Courts have found that students have a substantive due process right to be free from certain actions aimed at them by their teachers, such as sexual assault. See Stoneking v. Bradford Area School Dist., 882 F.2d , 727 (3d Cir. 1989). Here, however, the failures of the teachers were ones of omission; they did not prohibit plaintiff from playing in a basketball game after she injured herself. Such action, while inadvisable, does not constitute the sort of egregious behavior that rises to the level of a substantive due process violation.*fn1 See, e.g., Neal v. Fulton County Bd. of Educ., 229 F.3d 1069, 1077 (11th Cir. 2000) (finding that plaintiff had stated a claim for substantive due process by alleging that a football coach had disciplined him by striking him in the head with a metal lock, knocking out his eye); Lillard v. Shelby County Bd. of Educ., 76 F.3d 716, 726 (6th Cir. 1996) (finding that a teacher and coach's single slap of one student and suggestive touching and "inappropriate" comments to another did not constitute conscience-shocking behavior). The conduct of the coaches in this case, where they failed to prevent a student from exercising her desire to play in a game, does not equal that of a coach striking a player with a weapon and causing grave injury. An ill-advised decision to allow a player to participate does not shock the conscience.

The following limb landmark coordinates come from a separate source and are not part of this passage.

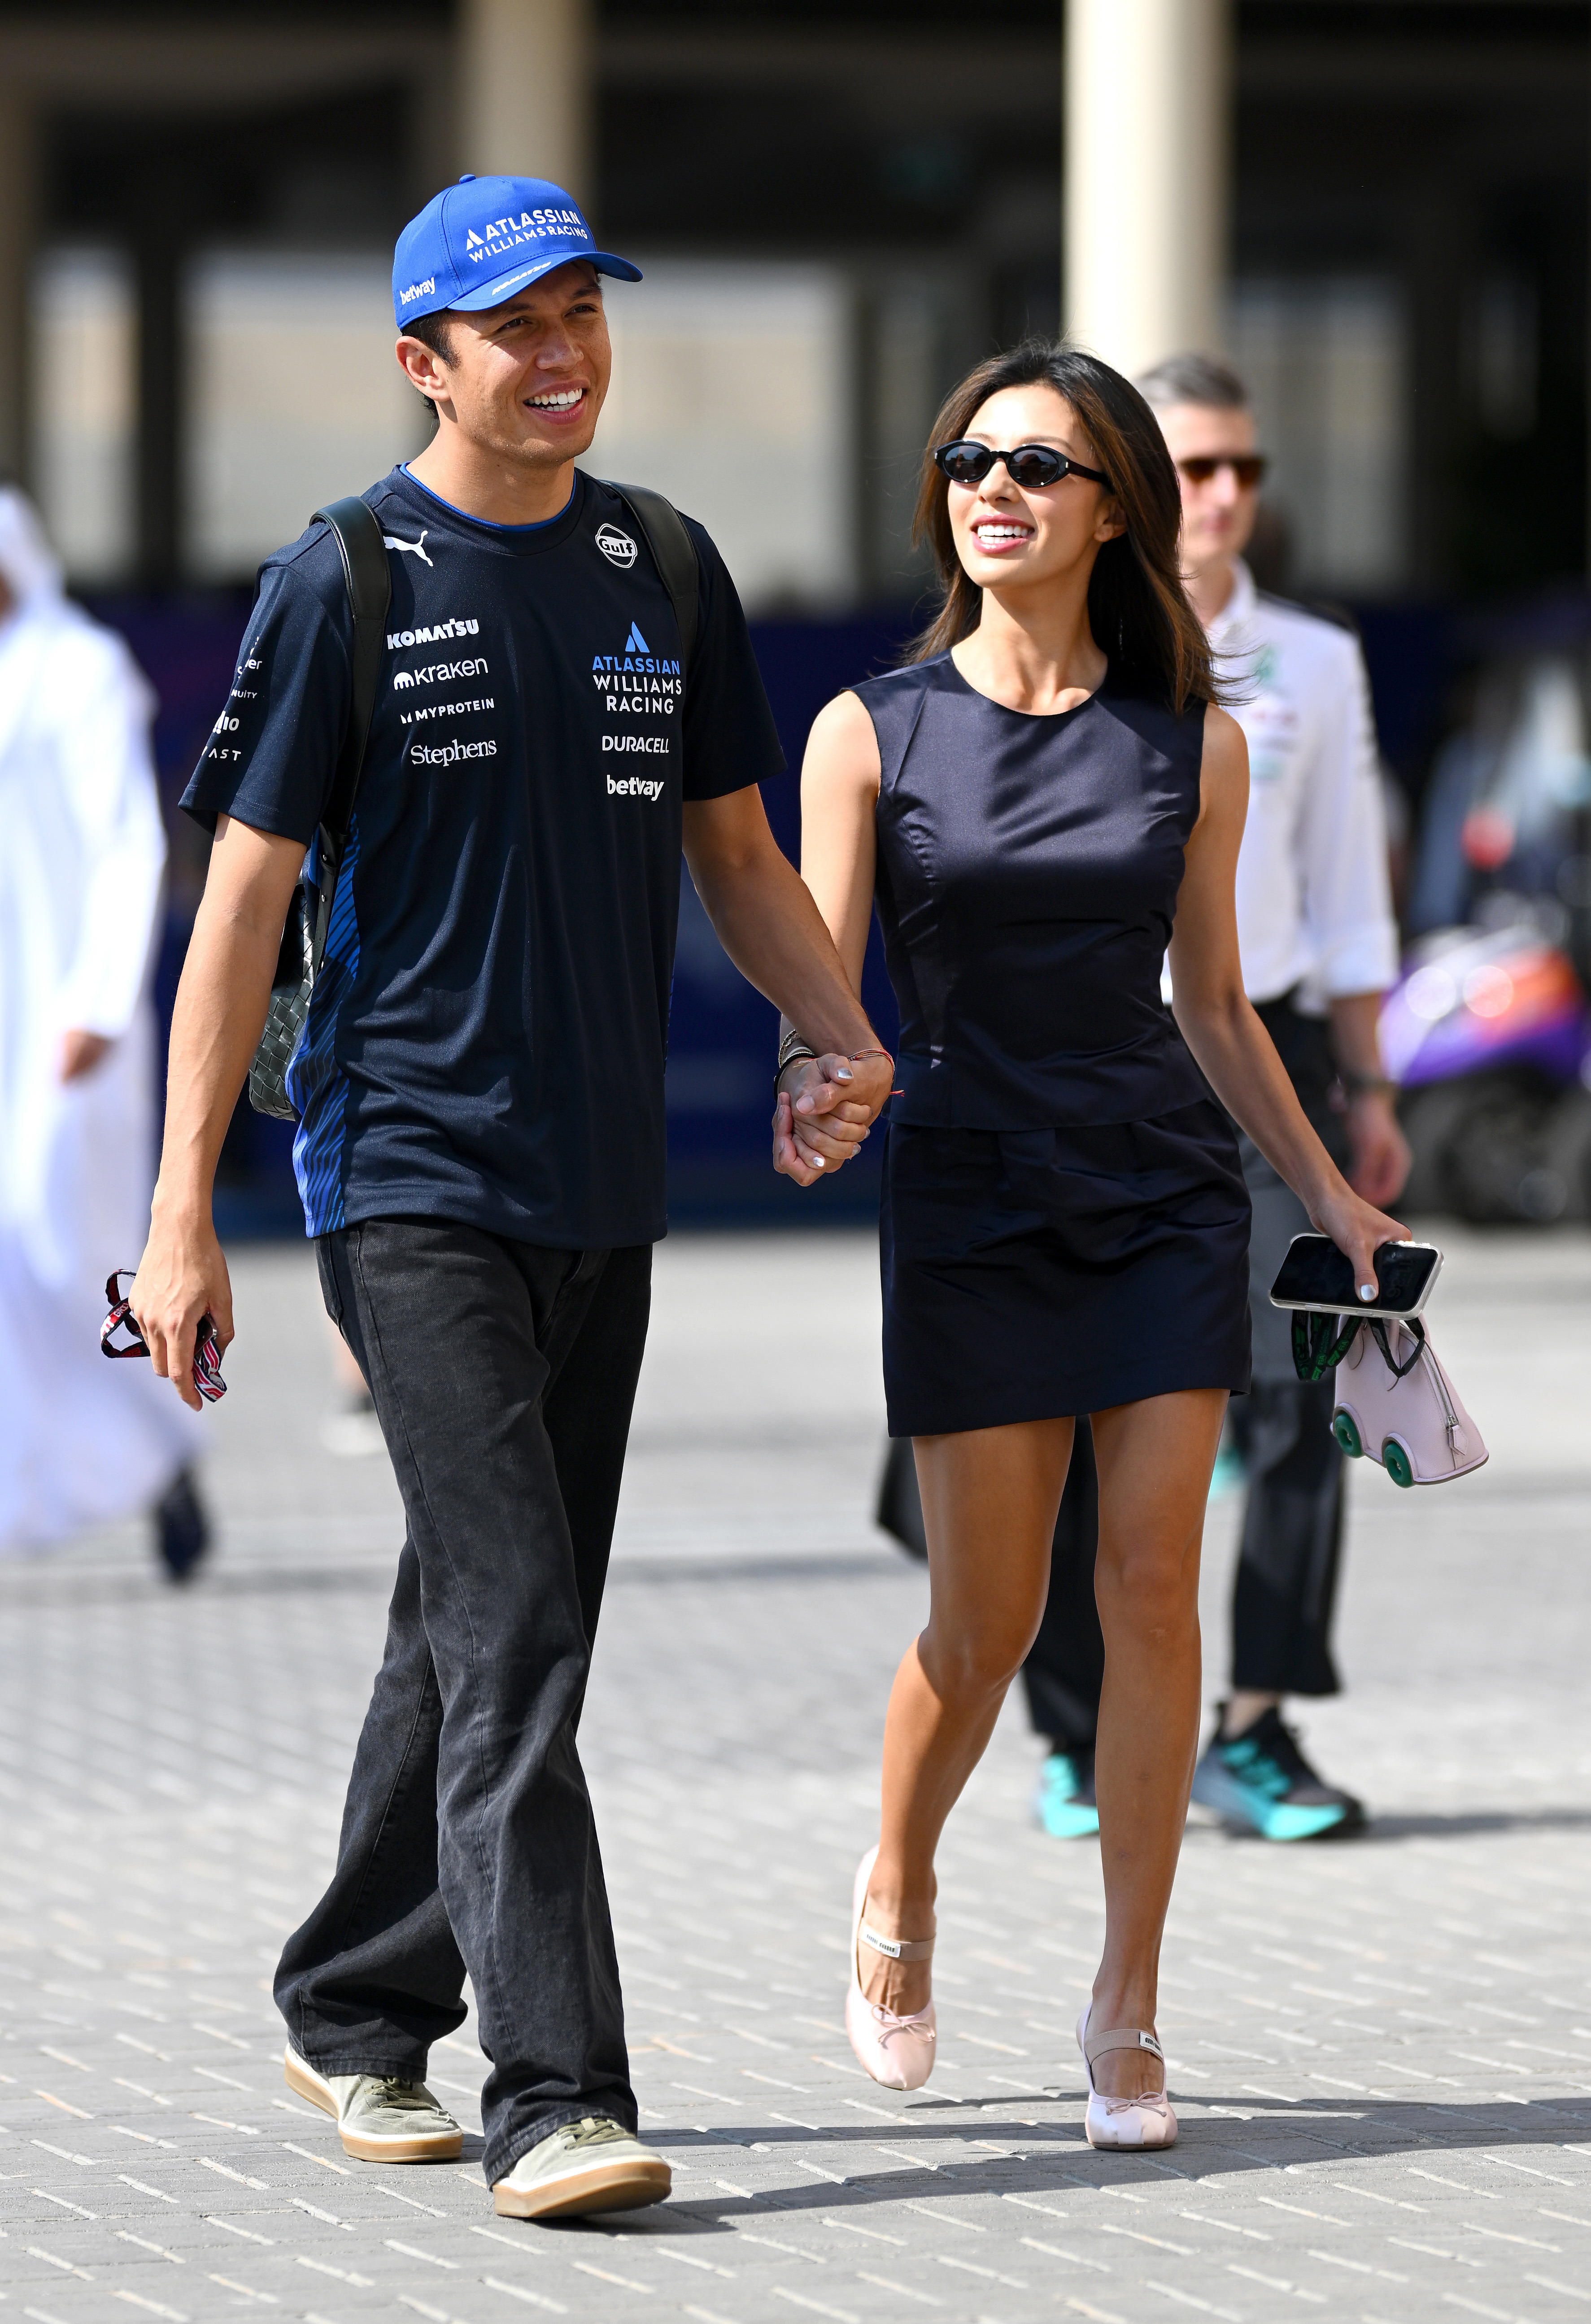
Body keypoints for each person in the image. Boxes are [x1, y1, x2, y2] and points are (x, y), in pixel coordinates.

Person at [129, 172, 893, 2221]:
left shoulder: (665, 565)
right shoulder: (347, 578)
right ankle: (556, 2087)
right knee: (523, 1618)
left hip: (601, 1183)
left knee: (465, 1615)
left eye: (583, 317)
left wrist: (841, 1031)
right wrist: (182, 1213)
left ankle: (352, 2002)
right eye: (513, 326)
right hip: (405, 1172)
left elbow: (737, 859)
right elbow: (241, 912)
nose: (559, 357)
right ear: (423, 360)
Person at [778, 340, 1404, 2149]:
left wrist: (1334, 1190)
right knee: (983, 1624)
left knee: (1147, 1594)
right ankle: (895, 1875)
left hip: (1156, 1187)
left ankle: (1126, 1998)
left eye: (1035, 466)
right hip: (969, 1194)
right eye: (970, 460)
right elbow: (827, 987)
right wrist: (821, 1083)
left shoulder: (1188, 739)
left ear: (1108, 507)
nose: (991, 489)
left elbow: (1211, 1005)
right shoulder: (864, 731)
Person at [1022, 352, 1409, 1846]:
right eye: (1192, 468)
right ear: (1128, 487)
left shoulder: (1312, 660)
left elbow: (1343, 896)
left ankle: (1250, 1729)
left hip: (1275, 1069)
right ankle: (1073, 1726)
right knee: (1056, 1410)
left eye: (1242, 467)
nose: (1224, 495)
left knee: (1308, 1389)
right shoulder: (1070, 646)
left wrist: (1363, 1092)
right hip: (1093, 1065)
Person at [0, 485, 209, 1581]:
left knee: (65, 1248)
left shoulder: (75, 670)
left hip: (63, 1024)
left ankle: (166, 1443)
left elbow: (129, 847)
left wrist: (93, 1000)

Plaintiff has therefore not stated a Fourteenth Amendment Due Process claim, and we are forced to dismiss her federal constitutional claims. The facts alleged by the plaintiff resulted in a tragic outcome; we cannot, however, find a constitutional violation in conduct by a state actor that, as alleged, rises only to the level of negligence. Before dismissing this case, however, we will grant the plaintiff leave to file an amended complaint that properly sets forth a constitutional due process claim. See Alston v. Parker, 363 F.3d 229, 235 (3d Cir. 2004) (holding that if a complaint is subject to Rule 12(b)(6) dismissal, we must permit a curative amendment unless such an amendment would be inequitable or futile). We will, therefore, grant the plaintiff twenty (20) days to file an amended complaint which properly pleads her constitutional due process claim.

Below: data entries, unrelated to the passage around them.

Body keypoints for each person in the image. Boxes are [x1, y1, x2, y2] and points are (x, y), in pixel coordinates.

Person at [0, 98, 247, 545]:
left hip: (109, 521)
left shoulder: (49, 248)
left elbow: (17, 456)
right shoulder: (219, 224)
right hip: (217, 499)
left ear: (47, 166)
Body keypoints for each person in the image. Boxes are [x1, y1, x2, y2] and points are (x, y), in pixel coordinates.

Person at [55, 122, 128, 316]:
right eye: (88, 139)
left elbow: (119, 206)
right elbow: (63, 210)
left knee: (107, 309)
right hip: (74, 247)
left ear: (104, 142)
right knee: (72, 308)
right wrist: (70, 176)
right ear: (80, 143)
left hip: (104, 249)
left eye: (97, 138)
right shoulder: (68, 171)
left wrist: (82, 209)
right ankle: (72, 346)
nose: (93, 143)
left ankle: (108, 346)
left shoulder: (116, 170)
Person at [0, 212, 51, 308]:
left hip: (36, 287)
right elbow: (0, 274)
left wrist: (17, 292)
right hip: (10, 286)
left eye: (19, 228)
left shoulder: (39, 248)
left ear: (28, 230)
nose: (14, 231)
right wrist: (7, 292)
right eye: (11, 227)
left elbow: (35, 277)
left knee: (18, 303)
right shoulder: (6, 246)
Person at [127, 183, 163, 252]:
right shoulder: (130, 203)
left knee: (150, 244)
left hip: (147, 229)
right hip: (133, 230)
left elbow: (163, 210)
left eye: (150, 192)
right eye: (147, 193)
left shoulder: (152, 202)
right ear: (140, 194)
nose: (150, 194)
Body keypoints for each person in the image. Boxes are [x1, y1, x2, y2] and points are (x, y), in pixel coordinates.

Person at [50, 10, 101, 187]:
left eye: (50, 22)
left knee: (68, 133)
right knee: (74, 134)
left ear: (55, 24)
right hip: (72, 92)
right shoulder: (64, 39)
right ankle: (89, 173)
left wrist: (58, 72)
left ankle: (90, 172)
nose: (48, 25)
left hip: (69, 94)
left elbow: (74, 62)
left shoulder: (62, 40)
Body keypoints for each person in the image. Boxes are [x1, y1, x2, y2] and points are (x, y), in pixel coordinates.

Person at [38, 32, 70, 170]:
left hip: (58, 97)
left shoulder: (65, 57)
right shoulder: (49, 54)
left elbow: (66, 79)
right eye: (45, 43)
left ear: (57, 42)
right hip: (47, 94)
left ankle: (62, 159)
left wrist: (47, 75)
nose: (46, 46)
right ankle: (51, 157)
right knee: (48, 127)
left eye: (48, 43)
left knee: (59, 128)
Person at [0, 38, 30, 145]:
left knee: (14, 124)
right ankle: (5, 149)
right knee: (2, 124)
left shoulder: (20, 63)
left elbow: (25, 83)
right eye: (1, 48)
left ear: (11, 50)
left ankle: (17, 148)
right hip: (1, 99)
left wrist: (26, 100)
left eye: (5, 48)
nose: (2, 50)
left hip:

Claims Against the School District

Plaintiff also raises claims against the school district. Under Section 1983 respondeat superior liability is unavailable, and torts committed by employees do not make a municipality liable: "a local governing body can be held liable only for an official policy or custom." San Filipo v. Bongiovanni, 30 F. 3d 424, 445 (3d Cir. 1994). Under the standard first articulated in Monell v. Dept. of Social Services, "local governing bodies . . . can be sued directly under §1983 . . . where, as here, the action that is alleged to be unconstitutional implements or executes a policy statement, ordinance, regulation, or decision officially adopted and promulgated by that body's officers." Monell v. Dept. of Social Services of the City of New York, 436 U.S. 658, 690 (1978). Liability exists when "'there is a direct causal link between a municipal policy or custom and the alleged constitutional deprivation.'" Brown v. Muhlenberg Twp., 269 F.3d 205, 214 (3d Cir. 2001) (quoting City of Canton v. Harris, 489 U.S. 378, 385 (1989). Here, because we have not found that plaintiff has properly raised a claim that she suffered a violation of her constitutional rights, we cannot find that any municipal policy or custom led to such a violation. Accordingly, we will dismiss the case against the school board as well.

State Law Claims

Because we have dismissed all of plaintiff's federal claims, we lack jurisdiction to hear any of her state-law claims. See United Mine Workers v. Gibbs, 383 U.S. 715, 726 (1966). We are a court of limited jurisdiction, and we will therefore dismiss those claims.


Because plaintiff has not alleged any facts which, if proved, would entitle her to relief, we will grant the defendants' motion to dismiss her claims without prejudice. An appropriate order follows.

ORDER AND NOW, to wit, this 4th day of December 2007, the defendants' motion to dismiss plaintiff's claim (Doc. 10) is hereby GRANTED to the extent that this case will be dismissed in twenty (20) days if the plaintiff fails to file an amended complaint that properly pleads a constitutional due process claim.